SAN JOSE, COSTA RICA – October 15th, 2012 – The “Tabacalera Costarricense S.A., or TACSA, which is affiliated with Phillip Morris International, says it is preparing to eliminate cigarette packs with less than 20 cigarettes from the Costa Rican market, and withdraw all of its publicity and advertising from the country’s media starting next year.
Meanwhile, British American Tobacco Caribbean & Central America (BATCCA), the other large competitor in the Costa Rican market, implemented as a priority measure what is described as an informational campaign for its business customers in regards to the new anti-tobacco law, which came into effect on March 26th.
Though both companies say it is too early to speculate what effect the law will have on tobacco sales, they do expect a period of adjustment in the market.
“Both (businesses) and consumers have been confused and sometimes even scared, as they have been exposed to incorrect interpretations of the law,” said Gerardo Lizano, manager of BATCCA Corporate Affairs.

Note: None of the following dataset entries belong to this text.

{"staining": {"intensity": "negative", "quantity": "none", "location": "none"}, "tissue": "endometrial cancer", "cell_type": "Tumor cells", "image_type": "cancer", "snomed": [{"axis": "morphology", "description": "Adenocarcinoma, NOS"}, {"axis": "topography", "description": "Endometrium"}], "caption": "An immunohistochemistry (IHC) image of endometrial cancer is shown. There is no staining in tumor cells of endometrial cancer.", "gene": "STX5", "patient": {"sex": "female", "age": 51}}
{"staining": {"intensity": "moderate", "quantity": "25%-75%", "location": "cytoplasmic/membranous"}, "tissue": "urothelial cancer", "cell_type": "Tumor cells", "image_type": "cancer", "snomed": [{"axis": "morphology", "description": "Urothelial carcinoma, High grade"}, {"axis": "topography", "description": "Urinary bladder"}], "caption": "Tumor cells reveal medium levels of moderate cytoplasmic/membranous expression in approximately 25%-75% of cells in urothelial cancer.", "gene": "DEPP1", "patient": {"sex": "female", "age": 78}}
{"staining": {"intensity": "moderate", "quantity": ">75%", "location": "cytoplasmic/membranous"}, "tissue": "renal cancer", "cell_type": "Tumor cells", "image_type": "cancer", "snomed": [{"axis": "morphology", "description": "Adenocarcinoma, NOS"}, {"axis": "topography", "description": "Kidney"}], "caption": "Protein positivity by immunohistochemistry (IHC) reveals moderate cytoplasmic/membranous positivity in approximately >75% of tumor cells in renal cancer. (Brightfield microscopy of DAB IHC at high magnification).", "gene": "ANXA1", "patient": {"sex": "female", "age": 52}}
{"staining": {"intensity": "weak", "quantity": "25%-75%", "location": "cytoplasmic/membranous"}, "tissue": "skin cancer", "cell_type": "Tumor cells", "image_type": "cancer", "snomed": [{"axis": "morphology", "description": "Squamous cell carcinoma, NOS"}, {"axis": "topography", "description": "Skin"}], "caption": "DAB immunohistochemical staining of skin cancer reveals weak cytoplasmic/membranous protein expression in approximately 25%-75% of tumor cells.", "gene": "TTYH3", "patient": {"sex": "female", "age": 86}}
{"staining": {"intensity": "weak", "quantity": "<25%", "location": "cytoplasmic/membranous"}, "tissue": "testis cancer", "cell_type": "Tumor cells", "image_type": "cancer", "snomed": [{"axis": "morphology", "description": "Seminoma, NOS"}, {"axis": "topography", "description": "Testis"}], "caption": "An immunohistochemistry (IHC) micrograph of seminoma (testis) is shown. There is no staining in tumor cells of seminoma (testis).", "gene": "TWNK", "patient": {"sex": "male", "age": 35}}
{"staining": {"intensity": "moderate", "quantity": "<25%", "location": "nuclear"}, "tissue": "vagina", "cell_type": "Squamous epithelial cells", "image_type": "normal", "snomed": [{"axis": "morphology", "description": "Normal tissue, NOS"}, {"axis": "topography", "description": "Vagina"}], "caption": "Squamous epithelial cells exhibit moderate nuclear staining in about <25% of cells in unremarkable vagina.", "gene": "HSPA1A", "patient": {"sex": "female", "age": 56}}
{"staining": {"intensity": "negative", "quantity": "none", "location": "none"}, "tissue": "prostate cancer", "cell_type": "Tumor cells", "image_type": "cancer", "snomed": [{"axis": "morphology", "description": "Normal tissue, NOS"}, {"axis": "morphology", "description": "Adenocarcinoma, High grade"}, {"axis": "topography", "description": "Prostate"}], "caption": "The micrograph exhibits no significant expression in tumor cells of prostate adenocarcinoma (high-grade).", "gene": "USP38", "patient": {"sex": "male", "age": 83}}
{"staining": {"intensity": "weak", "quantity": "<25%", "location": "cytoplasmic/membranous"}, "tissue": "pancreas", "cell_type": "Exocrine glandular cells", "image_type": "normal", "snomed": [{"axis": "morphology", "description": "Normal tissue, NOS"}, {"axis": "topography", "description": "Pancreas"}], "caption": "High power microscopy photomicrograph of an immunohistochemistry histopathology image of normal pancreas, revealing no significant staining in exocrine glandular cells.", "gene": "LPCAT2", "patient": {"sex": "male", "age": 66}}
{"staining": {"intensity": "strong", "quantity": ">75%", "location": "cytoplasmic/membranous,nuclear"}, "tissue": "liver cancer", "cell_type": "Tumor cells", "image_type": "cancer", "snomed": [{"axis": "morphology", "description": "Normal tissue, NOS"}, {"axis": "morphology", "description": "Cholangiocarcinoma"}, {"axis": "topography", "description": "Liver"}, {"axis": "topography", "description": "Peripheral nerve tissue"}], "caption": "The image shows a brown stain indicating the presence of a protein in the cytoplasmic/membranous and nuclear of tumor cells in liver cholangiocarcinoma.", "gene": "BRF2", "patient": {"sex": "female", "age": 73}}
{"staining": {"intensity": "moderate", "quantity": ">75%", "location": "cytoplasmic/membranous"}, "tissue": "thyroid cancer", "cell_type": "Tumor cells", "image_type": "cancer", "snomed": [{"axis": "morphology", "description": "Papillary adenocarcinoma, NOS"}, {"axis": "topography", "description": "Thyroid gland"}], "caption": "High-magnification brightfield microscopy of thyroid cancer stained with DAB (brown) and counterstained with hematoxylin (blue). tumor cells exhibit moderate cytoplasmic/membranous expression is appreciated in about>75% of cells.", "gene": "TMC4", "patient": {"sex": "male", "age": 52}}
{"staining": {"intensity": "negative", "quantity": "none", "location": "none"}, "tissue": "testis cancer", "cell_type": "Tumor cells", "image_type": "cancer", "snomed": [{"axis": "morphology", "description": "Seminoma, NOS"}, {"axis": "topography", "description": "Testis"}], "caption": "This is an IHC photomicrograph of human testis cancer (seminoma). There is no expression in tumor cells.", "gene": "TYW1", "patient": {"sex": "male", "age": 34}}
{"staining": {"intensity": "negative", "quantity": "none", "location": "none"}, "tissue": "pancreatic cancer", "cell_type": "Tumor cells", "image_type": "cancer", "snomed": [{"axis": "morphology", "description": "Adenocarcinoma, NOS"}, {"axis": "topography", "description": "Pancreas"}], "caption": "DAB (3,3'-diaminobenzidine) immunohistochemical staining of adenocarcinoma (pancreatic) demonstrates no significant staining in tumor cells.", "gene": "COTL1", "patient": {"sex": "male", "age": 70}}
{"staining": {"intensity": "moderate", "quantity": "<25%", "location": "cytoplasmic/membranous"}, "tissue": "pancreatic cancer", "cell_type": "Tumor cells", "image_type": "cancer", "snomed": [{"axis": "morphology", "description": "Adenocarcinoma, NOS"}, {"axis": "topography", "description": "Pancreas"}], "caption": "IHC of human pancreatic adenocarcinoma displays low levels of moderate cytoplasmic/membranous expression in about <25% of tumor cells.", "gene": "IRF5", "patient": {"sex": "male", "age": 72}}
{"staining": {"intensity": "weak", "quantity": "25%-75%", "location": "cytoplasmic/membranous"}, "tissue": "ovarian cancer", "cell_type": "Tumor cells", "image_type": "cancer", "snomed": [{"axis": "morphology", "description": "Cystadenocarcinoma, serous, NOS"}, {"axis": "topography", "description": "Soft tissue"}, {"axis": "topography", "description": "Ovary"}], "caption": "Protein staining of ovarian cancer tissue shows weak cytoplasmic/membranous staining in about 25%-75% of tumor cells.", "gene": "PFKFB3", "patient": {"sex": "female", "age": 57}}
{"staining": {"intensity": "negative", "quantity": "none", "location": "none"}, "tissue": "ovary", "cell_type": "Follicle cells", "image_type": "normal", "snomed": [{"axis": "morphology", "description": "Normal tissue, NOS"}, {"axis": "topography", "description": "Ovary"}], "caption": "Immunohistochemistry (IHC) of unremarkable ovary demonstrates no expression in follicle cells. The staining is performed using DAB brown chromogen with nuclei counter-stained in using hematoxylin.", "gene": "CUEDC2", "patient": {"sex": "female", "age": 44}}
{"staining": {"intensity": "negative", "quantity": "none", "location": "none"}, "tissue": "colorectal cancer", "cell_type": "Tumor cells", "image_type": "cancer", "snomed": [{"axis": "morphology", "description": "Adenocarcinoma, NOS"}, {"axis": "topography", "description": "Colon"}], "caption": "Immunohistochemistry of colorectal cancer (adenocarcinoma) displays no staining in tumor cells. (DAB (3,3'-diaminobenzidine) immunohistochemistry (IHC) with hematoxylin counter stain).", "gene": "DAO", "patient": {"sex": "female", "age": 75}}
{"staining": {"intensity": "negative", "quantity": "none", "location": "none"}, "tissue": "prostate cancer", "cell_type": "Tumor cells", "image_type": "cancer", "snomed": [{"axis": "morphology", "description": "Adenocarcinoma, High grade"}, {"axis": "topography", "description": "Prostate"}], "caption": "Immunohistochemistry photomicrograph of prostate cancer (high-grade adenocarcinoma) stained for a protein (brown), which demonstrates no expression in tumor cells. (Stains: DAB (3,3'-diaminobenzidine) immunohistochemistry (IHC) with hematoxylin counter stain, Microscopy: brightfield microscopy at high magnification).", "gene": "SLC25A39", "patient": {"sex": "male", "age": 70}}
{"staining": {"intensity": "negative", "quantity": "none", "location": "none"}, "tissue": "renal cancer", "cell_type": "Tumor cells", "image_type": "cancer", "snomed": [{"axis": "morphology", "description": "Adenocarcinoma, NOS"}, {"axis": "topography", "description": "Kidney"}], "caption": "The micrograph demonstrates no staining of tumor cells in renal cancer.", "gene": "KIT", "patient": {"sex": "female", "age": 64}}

The tobacco business in Costa Rica generates sales of approximately $277 million per year. Costa Ricans consume 1,127 cigarettes per capita.
BATCA sells five brands of cigarettes: Dunhill, Kool, Pall Mall, Delta and Viceroy, whereas TACSA sells Derby, Marlboro, Next and L&M.
Lizano expects next year’s sales to be similar to this year. However, this will depend on a problem considered worse than the new law: cigarette trafficking. According to BATCCA, the illegal business has already stolen 10% of the market.
Both companies also express interest in developing new types of nicotine products, such as products which atomize nicotine instead of burning tobacco – what has come to be known as the electronic cigarette.